## WHAT IS EXPECTED
Lines before the one containing "pinky pip: (476, 761)" are excluded; reproduce that line and all lines after it in the entries below, exactly.

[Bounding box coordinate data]
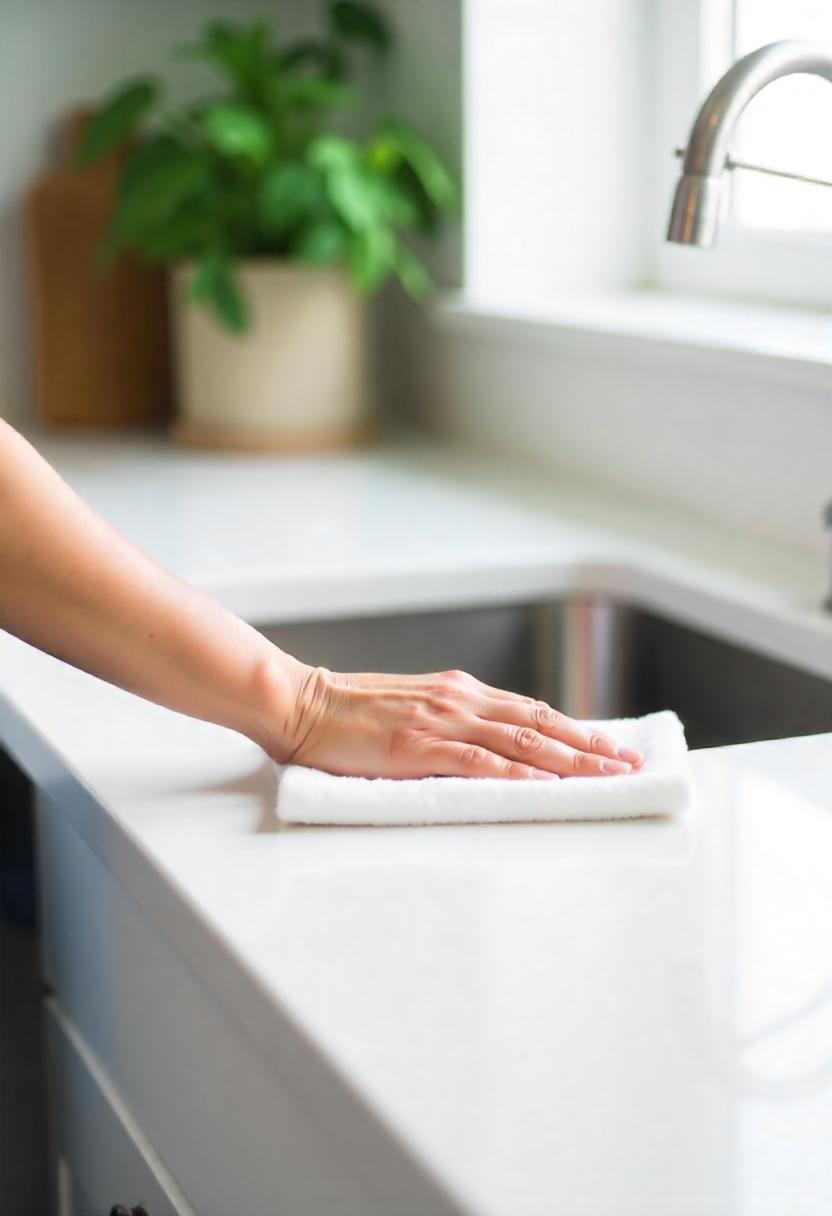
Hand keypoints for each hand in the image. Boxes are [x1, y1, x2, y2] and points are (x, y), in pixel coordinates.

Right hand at [274, 666, 643, 778]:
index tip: (612, 746)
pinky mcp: (418, 747)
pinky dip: (514, 774)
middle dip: (590, 744)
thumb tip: (494, 750)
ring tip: (607, 775)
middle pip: (541, 724)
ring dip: (569, 760)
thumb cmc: (352, 714)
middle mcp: (461, 700)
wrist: (304, 703)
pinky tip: (543, 786)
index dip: (577, 729)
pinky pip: (476, 761)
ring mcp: (442, 722)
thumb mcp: (415, 708)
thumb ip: (453, 722)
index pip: (533, 711)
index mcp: (461, 691)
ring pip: (520, 741)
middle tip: (630, 763)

## RESPONSE BOX
pinky pip: (476, 761)
ring mcp: (442, 722)
thumb mcp: (415, 708)
thumb ip: (453, 722)
index pip: (533, 711)
index mcp: (461, 691)
ring pip: (520, 741)
middle tip: (630, 763)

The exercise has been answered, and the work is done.